Instructions for the task: For the data below, say how many lines contain "tostring". Only the number should be given.

##### Information

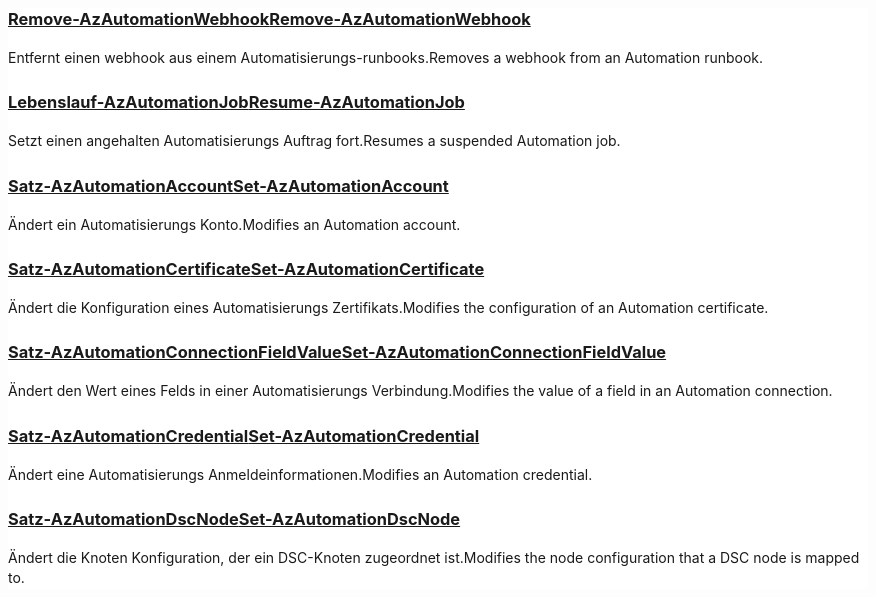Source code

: ### [<span data-ttu-id="fd8e4-235">Remove-AzAutomationWebhook</span><span class="sxs-lookup"><span data-stu-id="fd8e4-235">Remove-AzAutomationWebhook</span></span>](Remove-AzAutomationWebhook.md)
<span data-ttu-id="fd8e4-236">Entfernt einen webhook aus einem Automatisierungs-runbooks.</span><span class="sxs-lookup"><span data-stu-id="fd8e4-236">Removes a webhook from an Automation runbook.</span></span>

### [<span data-ttu-id="fd8e4-237">Lebenslauf-AzAutomationJob</span><span class="sxs-lookup"><span data-stu-id="fd8e4-237">Resume-AzAutomationJob</span></span>](Resume-AzAutomationJob.md)
<span data-ttu-id="fd8e4-238">Setzt einen angehalten Automatisierungs Auftrag fort.</span><span class="sxs-lookup"><span data-stu-id="fd8e4-238">Resumes a suspended Automation job.</span></span>

### [<span data-ttu-id="fd8e4-239">Satz-AzAutomationAccount</span><span class="sxs-lookup"><span data-stu-id="fd8e4-239">Set-AzAutomationAccount</span></span>](Set-AzAutomationAccount.md)
<span data-ttu-id="fd8e4-240">Ändert ein Automatisierungs Konto.</span><span class="sxs-lookup"><span data-stu-id="fd8e4-240">Modifies an Automation account.</span></span>

### [<span data-ttu-id="fd8e4-241">Satz-AzAutomationCertificate</span><span class="sxs-lookup"><span data-stu-id="fd8e4-241">Set-AzAutomationCertificate</span></span>](Set-AzAutomationCertificate.md)
<span data-ttu-id="fd8e4-242">Ändert die Konfiguration eines Automatisierungs Zertifikats.</span><span class="sxs-lookup"><span data-stu-id="fd8e4-242">Modifies the configuration of an Automation certificate.</span></span>

### [<span data-ttu-id="fd8e4-243">Satz-AzAutomationConnectionFieldValue</span><span class="sxs-lookup"><span data-stu-id="fd8e4-243">Set-AzAutomationConnectionFieldValue</span></span>](Set-AzAutomationConnectionFieldValue.md)
<span data-ttu-id="fd8e4-244">Ändert den Wert eines Felds in einer Automatisierungs Verbindung.</span><span class="sxs-lookup"><span data-stu-id="fd8e4-244">Modifies the value of a field in an Automation connection.</span></span>

### [<span data-ttu-id="fd8e4-245">Satz-AzAutomationCredential</span><span class="sxs-lookup"><span data-stu-id="fd8e4-245">Set-AzAutomationCredential</span></span>](Set-AzAutomationCredential.md)
<span data-ttu-id="fd8e4-246">Ändert eine Automatisierungs Anmeldeinformationen.</span><span class="sxs-lookup"><span data-stu-id="fd8e4-246">Modifies an Automation credential.</span></span>

### [<span data-ttu-id="fd8e4-247">Satz-AzAutomationDscNode</span><span class="sxs-lookup"><span data-stu-id="fd8e4-247">Set-AzAutomationDscNode</span></span>](Set-AzAutomationDscNode.md)
<span data-ttu-id="fd8e4-248">Ändert die Knoten Konfiguration, der ein DSC-Knoten zugeordnet ist.</span><span class="sxs-lookup"><span data-stu-id="fd8e4-248">Modifies the node configuration that a DSC node is mapped to.</span></span>
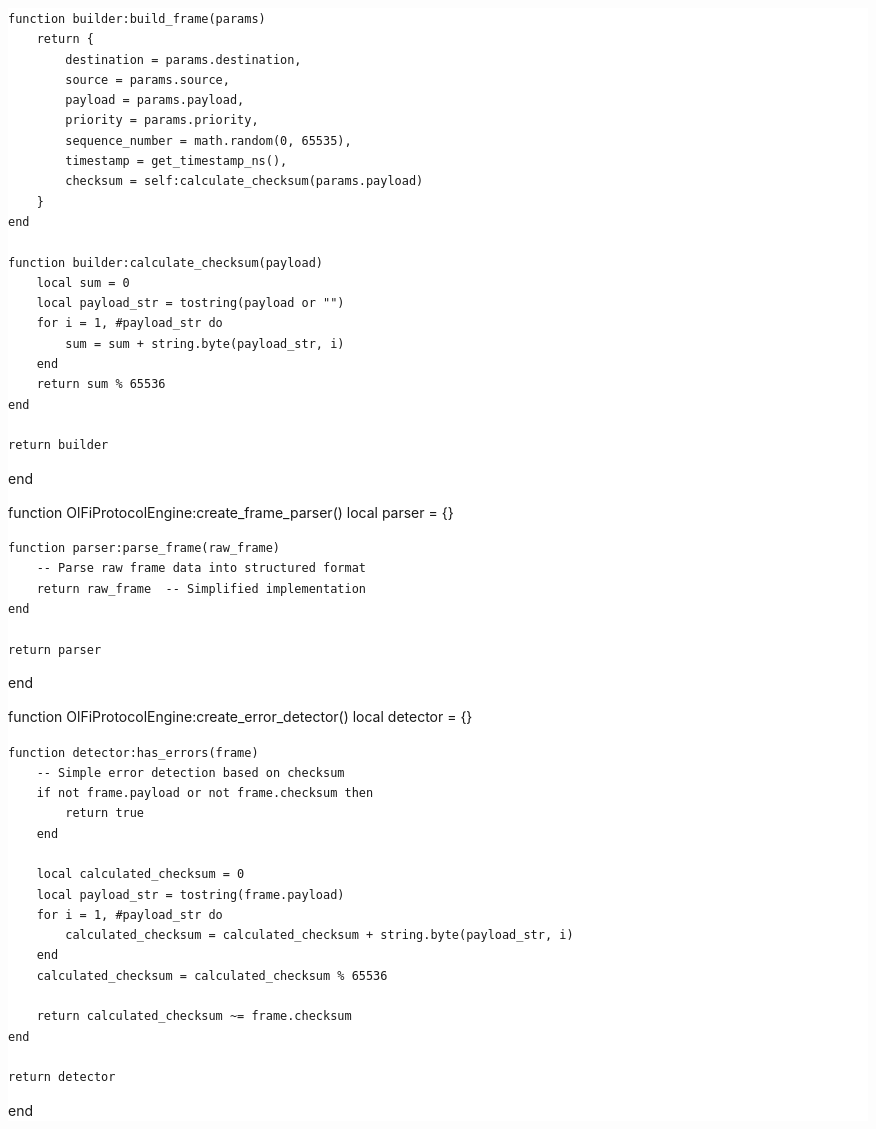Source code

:     function builder:build_frame(params)
        return {
            destination = params.destination,
            source = params.source,
            payload = params.payload,
            priority = params.priority,
            sequence_number = math.random(0, 65535),
            timestamp = get_timestamp_ns(),
            checksum = self:calculate_checksum(params.payload)
        }
    end
    
    function builder:calculate_checksum(payload)
        local sum = 0
        local payload_str = tostring(payload or "")
        for i = 1, #payload_str do
            sum = sum + string.byte(payload_str, i)
        end
        return sum % 65536
    end
    
    return builder
end

function OlFiProtocolEngine:create_frame_parser()
    local parser = {}
    
    function parser:parse_frame(raw_frame)
        -- Parse raw frame data into structured format
        return raw_frame  -- Simplified implementation
    end
    
    return parser
end

function OlFiProtocolEngine:create_error_detector()
    local detector = {}
    
    function detector:has_errors(frame)
        -- Simple error detection based on checksum
        if not frame.payload or not frame.checksum then
            return true
        end
        
        local calculated_checksum = 0
        local payload_str = tostring(frame.payload)
        for i = 1, #payload_str do
            calculated_checksum = calculated_checksum + string.byte(payload_str, i)
        end
        calculated_checksum = calculated_checksum % 65536
        
        return calculated_checksum ~= frame.checksum
    end
    
    return detector
end
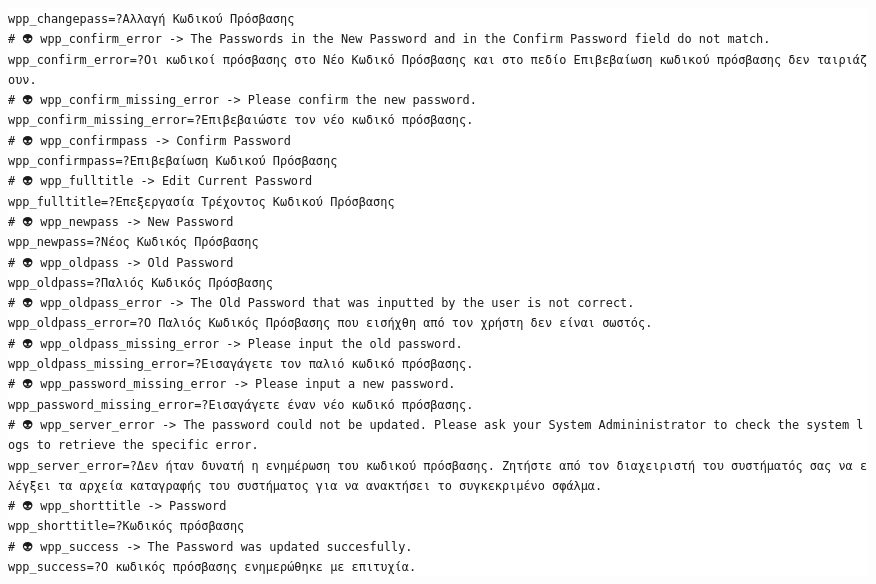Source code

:     wpp_changepass=?Αλλαγή Κωδικού Πρόσβασης
    # 👽 wpp_confirm_error -> The Passwords in the New Password and in the Confirm Password field do not match.
    wpp_confirm_error=?Οι κωδικοί πρόσβασης στο Νέο Κωδικό Πρόσβασης και στο πεδίο Επιβεβαίωση κωδικού πρόσβασης δεν ταιριάζουν.
    # 👽 wpp_confirm_missing_error -> Please confirm the new password.
    wpp_confirm_missing_error=?Επιβεβαιώστε τον νέο κωδικό πρόσβασης.
    # 👽 wpp_confirmpass -> Confirm Password
    wpp_confirmpass=?Επιβεβαίωση Κωδικού Πρόσβασης
    # 👽 wpp_fulltitle -> Edit Current Password
    wpp_fulltitle=?Επεξεργασία Τρέχοντος Κωδικού Πρόσβασης
    # 👽 wpp_newpass -> New Password
    wpp_newpass=?Νέος Κωδικός Πρόσβασης
    # 👽 wpp_oldpass -> Old Password
    wpp_oldpass=?Παλιός Κωδικός Πρόσβασης
    # 👽 wpp_oldpass_error -> The Old Password that was inputted by the user is not correct.
    wpp_oldpass_error=?Ο Παλιός Κωδικός Πρόσβασης που εισήχθη από τον χρήστη δεν είναι σωστός.
    # 👽 wpp_oldpass_missing_error -> Please input the old password.
    wpp_oldpass_missing_error=?Εισαγάγετε τον παλιό κωδικό πρόσβασης.
    # 👽 wpp_password_missing_error -> Please input a new password.
    wpp_password_missing_error=?Εισαγάγετε έναν νέο κωδικό πρόσβασης.
    # 👽 wpp_server_error -> The password could not be updated. Please ask your System Admininistrator to check the system logs to retrieve the specific error.
    wpp_server_error=?Δεν ήταν δυνατή η ενημέρωση του κωδικού πρόσβασης. Ζητήστε από τον διαχειριστή του συστήματός σας να ελέγξει τα αρχεία καταγραφής του συστήματος για να ανακτήσει το συγκεκριμένο σφάλμα.
    # 👽 wpp_shorttitle -> Password
    wpp_shorttitle=?Κωδικός πρόσβασης
    # 👽 wpp_success -> The Password was updated succesfully.
    wpp_success=?Ο κωδικός πρόσβασης ενημερώθηκε με επιτυχία.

##########

Solution: 2